§ **ABOUT THIS EXERCISE**
Reproduce the entries. Each one must match the original exactly.
*** Opening of SUPPLIED RECORDS ***
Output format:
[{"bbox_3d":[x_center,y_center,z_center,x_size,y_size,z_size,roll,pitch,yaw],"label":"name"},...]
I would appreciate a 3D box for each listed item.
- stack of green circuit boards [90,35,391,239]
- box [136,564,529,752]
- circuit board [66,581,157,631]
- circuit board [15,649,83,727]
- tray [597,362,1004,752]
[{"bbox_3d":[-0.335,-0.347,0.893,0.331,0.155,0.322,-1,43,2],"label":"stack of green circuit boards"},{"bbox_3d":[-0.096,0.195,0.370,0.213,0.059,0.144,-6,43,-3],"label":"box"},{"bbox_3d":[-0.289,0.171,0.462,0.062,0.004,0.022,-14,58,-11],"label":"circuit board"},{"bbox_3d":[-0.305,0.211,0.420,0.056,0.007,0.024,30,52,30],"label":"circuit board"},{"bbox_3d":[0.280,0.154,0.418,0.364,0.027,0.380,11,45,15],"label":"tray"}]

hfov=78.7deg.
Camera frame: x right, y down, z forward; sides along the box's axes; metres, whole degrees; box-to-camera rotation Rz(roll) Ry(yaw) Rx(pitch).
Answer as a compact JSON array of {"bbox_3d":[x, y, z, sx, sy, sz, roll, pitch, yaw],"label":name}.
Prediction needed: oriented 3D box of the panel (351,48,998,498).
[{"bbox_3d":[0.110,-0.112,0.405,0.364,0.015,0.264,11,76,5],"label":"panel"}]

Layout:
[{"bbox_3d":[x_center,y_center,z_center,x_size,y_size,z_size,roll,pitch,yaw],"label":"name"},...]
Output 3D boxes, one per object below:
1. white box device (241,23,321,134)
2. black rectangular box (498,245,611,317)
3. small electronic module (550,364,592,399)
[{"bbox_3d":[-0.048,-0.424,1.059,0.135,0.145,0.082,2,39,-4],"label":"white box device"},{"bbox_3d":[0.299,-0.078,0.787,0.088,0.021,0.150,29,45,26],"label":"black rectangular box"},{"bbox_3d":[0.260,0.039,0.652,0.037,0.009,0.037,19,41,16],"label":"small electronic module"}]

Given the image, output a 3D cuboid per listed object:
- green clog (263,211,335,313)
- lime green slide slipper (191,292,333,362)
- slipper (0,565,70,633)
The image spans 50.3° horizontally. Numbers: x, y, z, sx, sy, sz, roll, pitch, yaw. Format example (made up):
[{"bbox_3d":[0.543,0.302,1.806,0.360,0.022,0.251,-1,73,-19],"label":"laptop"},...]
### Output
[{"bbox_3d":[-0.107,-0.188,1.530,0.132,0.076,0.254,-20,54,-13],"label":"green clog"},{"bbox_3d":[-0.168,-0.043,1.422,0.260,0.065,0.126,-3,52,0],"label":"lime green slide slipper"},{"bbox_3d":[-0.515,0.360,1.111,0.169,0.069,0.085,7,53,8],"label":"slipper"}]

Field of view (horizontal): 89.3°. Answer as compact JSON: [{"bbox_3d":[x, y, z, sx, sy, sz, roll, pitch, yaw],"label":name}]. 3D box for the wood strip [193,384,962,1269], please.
*** Close of SUPPLIED RECORDS ***
§ **RESULT**
Output format:
[{"bbox_3d":[x_center,y_center,z_center,x_size,y_size,z_size,roll,pitch,yaw],"label":"name"},...]
I would appreciate a 3D box for each listed item.
- stack of green circuit boards [90,35,391,239]
- box [136,564,529,752]
- circuit board [66,581,157,631]
- circuit board [15,649,83,727]
- tray [597,362,1004,752]
[{"bbox_3d":[-0.335,-0.347,0.893,0.331,0.155,0.322,-1,43,2],"label":"stack of green circuit boards"},{"bbox_3d":[-0.096,0.195,0.370,0.213,0.059,0.144,-6,43,-3],"label":"box"},{"bbox_3d":[-0.289,0.171,0.462,0.062,0.004,0.022,-14,58,-11],"label":"circuit board"},{"bbox_3d":[-0.305,0.211,0.420,0.056,0.007,0.024,30,52,30],"label":"circuit board"},{"bbox_3d":[0.280,0.154,0.418,0.364,0.027,0.380,11,45,15],"label":"tray"}]

hfov=78.7deg.
Camera frame: x right, y down, z forward; sides along the box's axes; metres, whole degrees; box-to-camera rotation Rz(roll) Ry(yaw) Rx(pitch).
Answer as a compact JSON array of {"bbox_3d":[x, y, z, sx, sy, sz, roll, pitch, yaw],"label":name}.
Prediction needed: oriented 3D box of the panel (351,48,998,498).
[{"bbox_3d":[0.110,-0.112,0.405,0.364,0.015,0.264,11,76,5],"label":"panel"}]

Layout:
[{"bbox_3d":[x_center,y_center,z_center,x_size,y_size,z_size,roll,pitch,yaw],"label":"name"},...]
Output 3D boxes, one per object below:
1. white box device (241,23,321,134)
2. black rectangular box (498,245,611,317)
3. small electronic module (550,364,592,399)
[{"bbox_3d":[-0.048,-0.424,1.059,0.135,0.145,0.082,2,39,-4],"label":"white box device"},{"bbox_3d":[0.299,-0.078,0.787,0.088,0.021,0.150,29,45,26],"label":"black rectangular box"},{"bbox_3d":[0.260,0.039,0.652,0.037,0.009,0.037,19,41,16],"label":"small electronic module"}]

Given the image, output a 3D cuboid per listed object:
- green clog (263,211,335,313)
- lime green slide slipper (191,292,333,362)
- slipper (0,565,70,633)
The image spans 50.3° horizontally. Numbers: x, y, z, sx, sy, sz, roll, pitch, yaw. Format example (made up):
[{"bbox_3d":[0.543,0.302,1.806,0.360,0.022,0.251,-1,73,-19],"label":"laptop"},...]
### Output
[{"bbox_3d":[-0.107,-0.188,1.530,0.132,0.076,0.254,-20,54,-13],"label":"green clog"},{"bbox_3d":[-0.168,-0.043,1.422,0.260,0.065,0.126,-3,52,0],"label":"lime green slide slipper"},{"bbox_3d":[-0.515,0.360,1.111,0.169,0.069,0.085,7,53,8],"label":"slipper"}]

Field of view (horizontal): 89.3°. Answer as compact JSON: [{"bbox_3d":[x, y, z, sx, sy, sz, roll, pitch, yaw],"label":name}]. 3D box for the wood strip [193,384,962,1269], please.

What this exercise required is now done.